Instructions to follow —
In the answer, each entry below appears exactly as given, and no picture appears at all.

START Records for processing

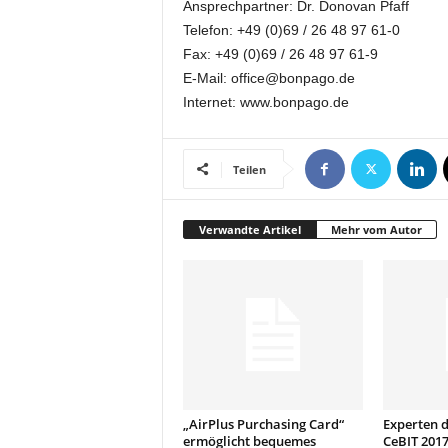
Ansprechpartner: Dr. Donovan Pfaff
k
Telefon: +49 (0)69 / 26 48 97 61-0
e
t
Fax: +49 (0)69 / 26 48 97 61-9
i
E-Mail: office@bonpago.de
n
Internet: www.bonpago.de
g
–
L
Teilen
i
v
e
Verwandte Artikel
Mehr vom Autor
-
K
o
m
m
u
n
i
k
„AirPlus Purchasing Card“
Experten d
a
ermöglicht bequemes
CeBIT 2017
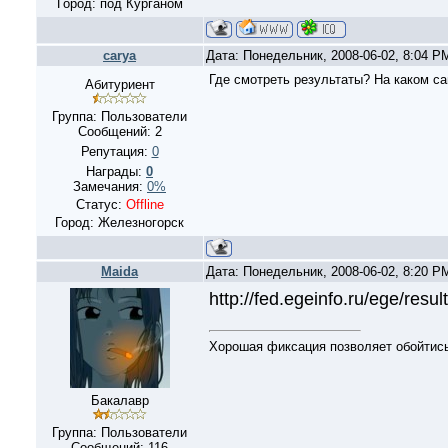
Город: под Курганом
carya
Дата: Понедельник, 2008-06-02, 8:04 
Где смотреть результаты? На каком са
Абитуриент
Группа: Пользователи
Сообщений:
2
Репутация:
0
Награды:
0
Замечания:
0%
Статус:
Offline
Город: Железногорск
Maida
Дата: Понедельник, 2008-06-02, 8:20 
http://fed.egeinfo.ru/ege/resul
Хорошая фиксация позволяет обойтись
Бакалавр
Группа: Пользователи
Сообщений:
116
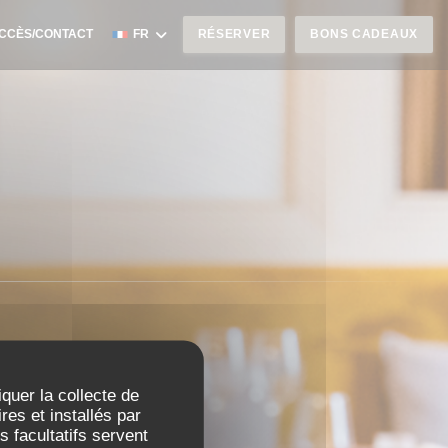
CCÈS/CONTACT
FR
RÉSERVER
BONS CADEAUX
iquer la collecte de
es et installés par
 facultatifs servent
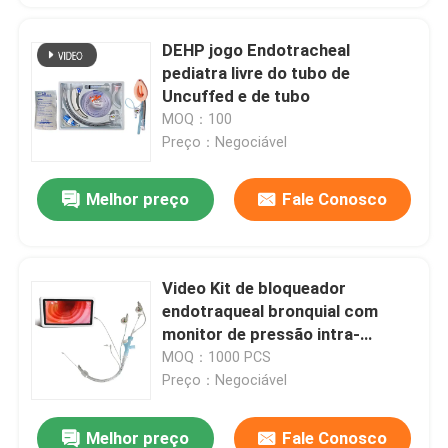
DEHP jogo Endotracheal
pediatra livre do tubo de
Uncuffed e de tubo
MOQ：100
Preço：Negociável
Melhor preço
Fale Conosco
Video Kit de bloqueador
endotraqueal bronquial com
monitor de pressão intra-
mancha
MOQ：1000 PCS
Preço：Negociável
Melhor preço
Fale Conosco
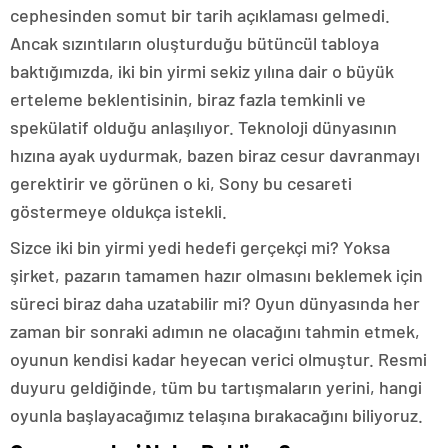
cephesinden somut bir tarih açıklaması gelmedi.
Ancak sızıntıların oluşturduğu bütüncül tabloya
baktığımızda, iki bin yirmi sekiz yılına dair o büyük
erteleme beklentisinin, biraz fazla temkinli ve
spekülatif olduğu anlaşılıyor. Teknoloji dünyasının
hızına ayak uydurmak, bazen biraz cesur davranmayı
gerektirir ve görünen o ki, Sony bu cesareti
göstermeye oldukça istekli.
Sizce iki bin yirmi yedi hedefi gerçekçi mi? Yoksa
şirket, pazarın tamamen hazır olmasını beklemek için
süreci biraz daha uzatabilir mi? Oyun dünyasında her
zaman bir sonraki adımın ne olacağını tahmin etmek,
oyunun kendisi kadar heyecan verici olmuştur. Resmi
duyuru geldiğinde, tüm bu tartışmaların yerini, hangi
oyunla başlayacağımız telaşına bırakacağını biliyoruz.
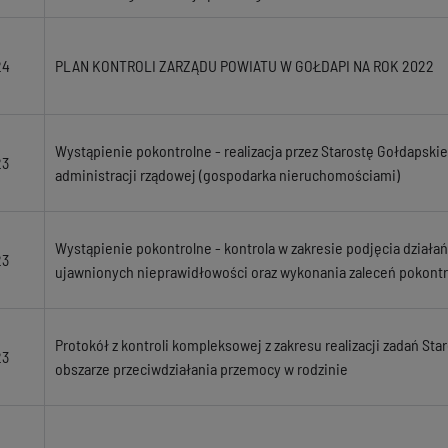
24
PLAN KONTROLI ZARZĄDU POWIATU W GOŁDAPI NA ROK 2022
Wystąpienie pokontrolne - realizacja przez Starostę Gołdapski
23
administracji rządowej (gospodarka nieruchomościami)
Wystąpienie pokontrolne - kontrola w zakresie podjęcia działa
23
ujawnionych nieprawidłowości oraz wykonania zaleceń pokont
Protokół z kontroli kompleksowej z zakresu realizacji zadań S
23
obszarze przeciwdziałania przemocy w rodzinie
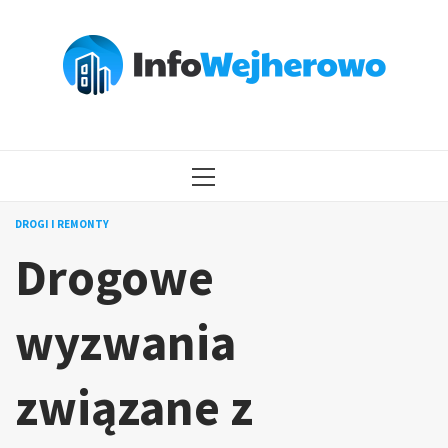
Przejdź
do
treści
MENU
GŁÓWNE
DROGI I REMONTY
Drogowe
wyzwania
związane z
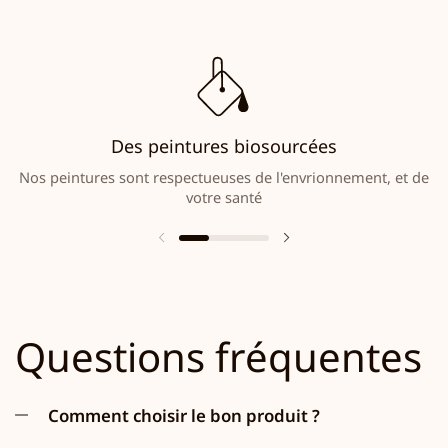
Des peintures biosourcées
Nos peintures sont respectueuses de l'envrionnement, et de
votre santé
Questions fréquentes
Comment choisir le bon produit ?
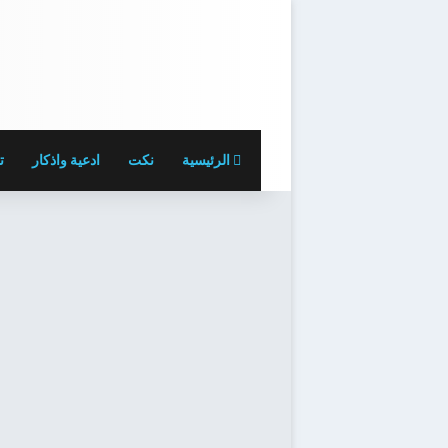
الرئيسية
نكت
ادعية واذكار
ت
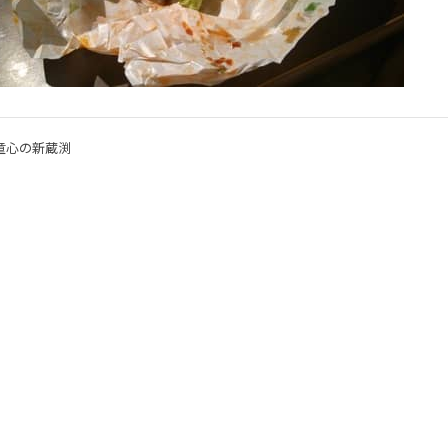
童心の新蔵渕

END Records for processing

Result —
Ansprechpartner: Dr. Donovan Pfaff
k
Telefon: +49 (0)69 / 26 48 97 61-0
e
t
Fax: +49 (0)69 / 26 48 97 61-9
i
E-Mail: office@bonpago.de
n
Internet: www.bonpago.de
g
–
L
Teilen
i
v
e
Verwandte Artikel
Mehr vom Autor
-
K
o
m
m
u
n
i
k
„AirPlus Purchasing Card“
Experten d
a
ermöglicht bequemes
CeBIT 2017
Город: под Курганом
carya
Дата: Понедельник, 2008-06-02, 8:04 
Где смотреть результаты? На каком са
Абитуриент
Группа: Пользователи
Сообщений:
2
Репутация:
0
Награды:
0
Замечания:
0%
Статус:
Offline
Город: Железногорск
Maida
Дата: Понедельник, 2008-06-02, 8:20 
http://fed.egeinfo.ru/ege/resul
Хорошая фиксация позволяет обойтись
Бакалавр
Группа: Пользователи
Сообщений:
116
CCÈS/CONTACT
FR
RÉSERVER
BONS CADEAUX
iquer la collecte de
es et installés par
 facultatifs servent
DEHP jogo Endotracheal
pediatra livre do tubo de
Uncuffed e de tubo
MOQ：100
Preço：Negociável
Melhor preço
Fale Conosco
Video Kit de bloqueador
endotraqueal bronquial com
monitor de pressão intra-
mancha
MOQ：1000 PCS
Preço：Negociável
Melhor preço
Fale Conosco
cephesinden somut bir tarih açıklaması gelmedi.
Ancak sızıntıların oluşturduğu bütüncül tabloya
baktığımızda, iki bin yirmi sekiz yılına dair o büyük
erteleme beklentisinin, biraz fazla temkinli ve
spekülatif olduğu anlaşılıyor. Teknoloji dünyasının
hızına ayak uydurmak, bazen biraz cesur davranmayı
gerektirir ve görünen o ki, Sony bu cesareti
göstermeye oldukça istekli.
Sizce iki bin yirmi yedi hedefi gerçekçi mi? Yoksa
şirket, pazarın tamamen hazır olmasını beklemek için
süreci biraz daha uzatabilir mi? Oyun dünyasında her
zaman bir sonraki adımın ne olacağını tahmin etmek,
oyunun kendisi kadar heyecan verici olmuştur. Resmi
duyuru geldiğinde, tüm bu tartışmaların yerini, hangi
oyunla başlayacağımız telaşına bırakacağını biliyoruz.
24
PLAN KONTROLI ZARZĄDU POWIATU W GOŁDAPI NA ROK 2022
Wystąpienie pokontrolne - realizacja przez Starostę Gołdapski
23
administracji rządowej (gospodarka nieruchomościami)
Wystąpienie pokontrolne - kontrola w zakresie podjęcia działa
23
ujawnionych nieprawidłowości oraz wykonania zaleceń pokont
Protokół z kontroli kompleksowej z zakresu realizacji zadań S
23
obszarze przeciwdziałania przemocy w rodzinie
Przejdź
do
treści
MENU
GŁÓWNE
DROGI I REMONTY
Drogowe
wyzwania
związane z
Des peintures biosourcées
Nos peintures sont respectueuses de l'envrionnement, et de
votre santé
Questions fréquentes
Comment choisir le bon produit ?
الرئيسية
نكت
ادعية واذكار
ت
童心の新蔵渕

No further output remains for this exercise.